The city’s geological location plays another major factor in developing a strong fashion industry because Columbus, just like Indianapolis, is centrally located in the nation and many major metropolitan areas are less than a 10 hour drive away. This ensures that the central headquarters of a company is truly at the center for the numerous national brand locations. Columbus is planning to capitalize on their central location by becoming a logistical hub for retail inventory delivery as well. Many retailers could guarantee next-day delivery when shipping from Columbus because it is a day’s drive from 44% of North America’s total population; plus, these retailers, more often than not, have a really efficient shipping software.
Plus, these retail giants are constantly encouraged to stay in Ohio and grow economically with the Job Creation Tax Credit. This is a refundable tax credit to companies creating at least 25 full-time jobs within three years in the state of Ohio. After all, these new full-time jobs are considered low-cost. Columbus is constantly listed with Indianapolis as an area with low workforce costs for both management and office support. Columbus is also known for being small-business friendly and is constantly ranked as a top 10 city for small businesses.
These economic factors are causing a population boom within the city of Columbus. Franklin County, the county that Columbus is located in, saw a dramatic population increase starting in the 2000s. By 2013, the metropolitan area ranked as the 13th fastest growing city in the United States. The Urban Land Institute of Columbus is currently in the planning stages of a massive, long-term “blueprint” for sustaining and growing Columbus’ rapidly growing population.

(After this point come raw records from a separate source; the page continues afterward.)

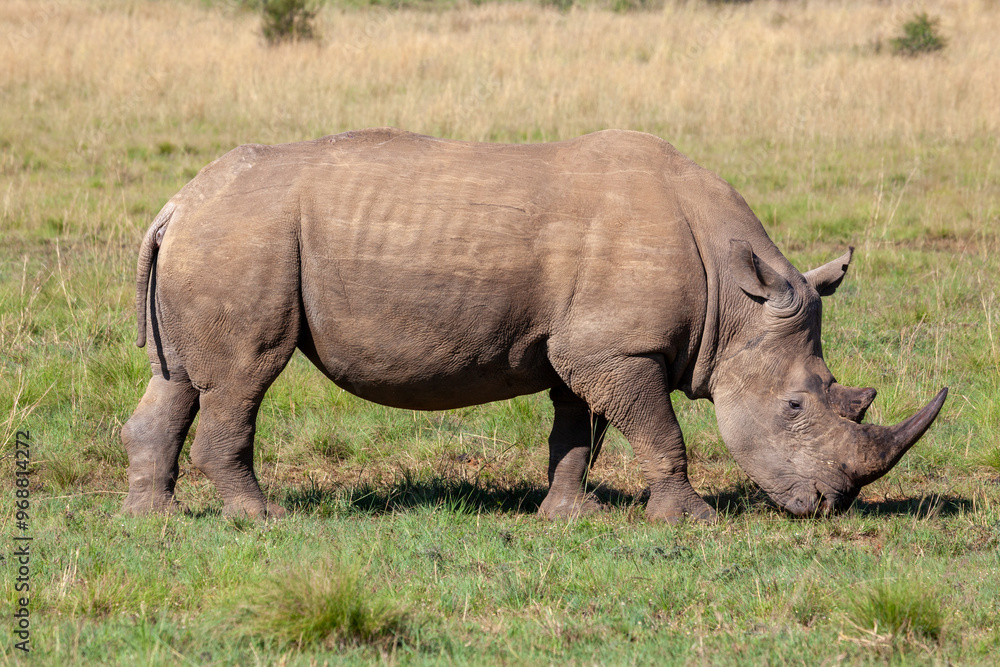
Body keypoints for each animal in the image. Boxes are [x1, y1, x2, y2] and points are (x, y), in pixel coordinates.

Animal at [122, 128, 947, 522]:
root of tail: (176, 203)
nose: (831, 506)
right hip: (244, 236)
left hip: (220, 233)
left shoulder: (587, 345)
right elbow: (661, 431)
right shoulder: (619, 347)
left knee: (181, 379)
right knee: (244, 375)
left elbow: (575, 431)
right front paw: (692, 518)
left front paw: (570, 514)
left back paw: (156, 515)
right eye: (797, 405)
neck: (734, 301)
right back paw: (263, 518)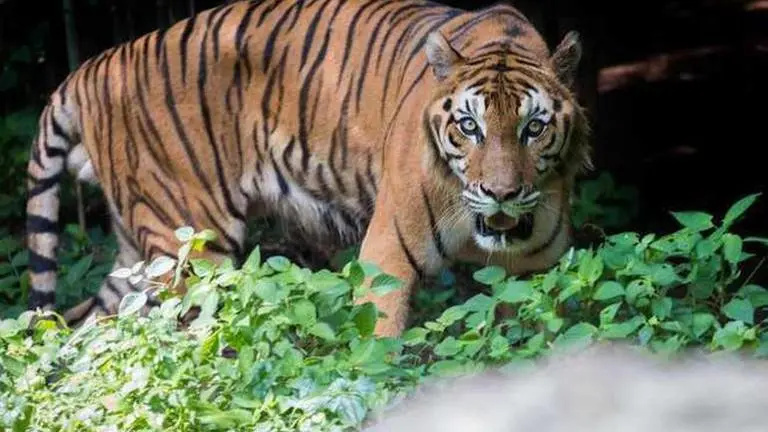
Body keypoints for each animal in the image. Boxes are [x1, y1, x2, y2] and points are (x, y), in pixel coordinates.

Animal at [25, 0, 590, 337]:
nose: (501, 193)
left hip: (140, 255)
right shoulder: (387, 253)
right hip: (189, 245)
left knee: (91, 332)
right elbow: (380, 341)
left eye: (534, 128)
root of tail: (98, 65)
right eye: (469, 127)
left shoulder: (534, 268)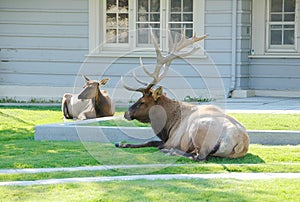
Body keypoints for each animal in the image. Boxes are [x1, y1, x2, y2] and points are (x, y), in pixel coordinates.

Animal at [116, 28, 250, 161]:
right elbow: (150, 142)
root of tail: (240, 143)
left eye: (142, 101)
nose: (126, 113)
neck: (168, 125)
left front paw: (123, 144)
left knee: (199, 157)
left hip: (198, 130)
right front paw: (121, 143)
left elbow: (151, 142)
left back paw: (170, 152)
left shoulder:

City planners expect about 604,000 additional people to relocate to the Columbus-area by the year 2050. Promoting job growth and training skilled workers are some of the top priorities for city officials to ensure major population as well as economic growth for Columbus. The 2050 Columbus Blueprint recognizes the importance of retail and is specifically planning for the “evolving retail marketplace” with special attention given to developing retail in mixed-use places, business incubation partnerships, and the creation of a retail logistical hub in the area.
Columbus had the opportunities readily available for young fashion designers to thrive and these designers chose to stay in the Midwestern city. An estimated 60 to 70 percent of Columbus College of Art and Design fashion graduates remain in Columbus. Fashion designers live in Columbus, work in Columbus, and bring a creative, fun factor to the Columbus community that inspires others. More importantly, the city and people of Columbus recognize design as a legitimate source of economic development.
There is an apparent need for plentiful opportunities and professional training provided and readily available for these young professionals. The tech industry in Indianapolis is thriving and already bringing in bright new minds, why not create another equally creative and thriving industry? Possibly a partnership with the fashion industry and the tech industry will help with retention and the attraction of young professionals to our city. Wearable tech (outfits that respond to the surrounding environment for example) is taking off in cities like Austin and San Francisco. Or Indianapolis could benefit by simply following the examples of our neighbors to the east when it comes to cultivating a burgeoning new industry. Bringing in major retailers to Indianapolis who want to collaborate with talented local designers may seem lofty at first, but it is certainly an obtainable goal. It’s time that Indy takes a leap of faith into the right direction, towards an exciting new fashion industry right here in our city!